[GIVEN INFORMATION — start]

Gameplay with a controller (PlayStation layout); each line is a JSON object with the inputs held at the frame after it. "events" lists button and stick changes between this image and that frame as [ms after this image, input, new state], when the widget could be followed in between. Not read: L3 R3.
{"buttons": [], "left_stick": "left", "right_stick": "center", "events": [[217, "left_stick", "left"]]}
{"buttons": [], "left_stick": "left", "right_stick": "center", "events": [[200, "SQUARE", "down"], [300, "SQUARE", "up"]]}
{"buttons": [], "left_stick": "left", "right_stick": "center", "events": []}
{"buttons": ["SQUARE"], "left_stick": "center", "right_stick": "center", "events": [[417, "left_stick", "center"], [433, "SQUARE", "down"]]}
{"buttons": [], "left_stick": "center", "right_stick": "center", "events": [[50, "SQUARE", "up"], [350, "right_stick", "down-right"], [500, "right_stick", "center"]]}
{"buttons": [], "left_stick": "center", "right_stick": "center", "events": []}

[GIVEN INFORMATION — finish]

With no line omitted, copy all the data exactly.

Gameplay with a controller (PlayStation layout); each line is a JSON object with the inputs held at the frame after it. "events" lists button and stick changes between this image and that frame as [ms after this image, input, new state], when the widget could be followed in between. Not read: L3 R3.
{"buttons": [], "left_stick": "left", "right_stick": "center", "events": [[217, "left_stick", "left"]]}
{"buttons": [], "left_stick": "left", "right_stick": "center", "events": [[200, "SQUARE", "down"], [300, "SQUARE", "up"]]}
{"buttons": [], "left_stick": "left", "right_stick": "center", "events": []}
{"buttons": ["SQUARE"], "left_stick": "center", "right_stick": "center", "events": [[417, "left_stick", "center"], [433, "SQUARE", "down"]]}
{"buttons": [], "left_stick": "center", "right_stick": "center", "events": [[50, "SQUARE", "up"], [350, "right_stick", "down-right"], [500, "right_stick", "center"]]}
{"buttons": [], "left_stick": "center", "right_stick": "center", "events": []}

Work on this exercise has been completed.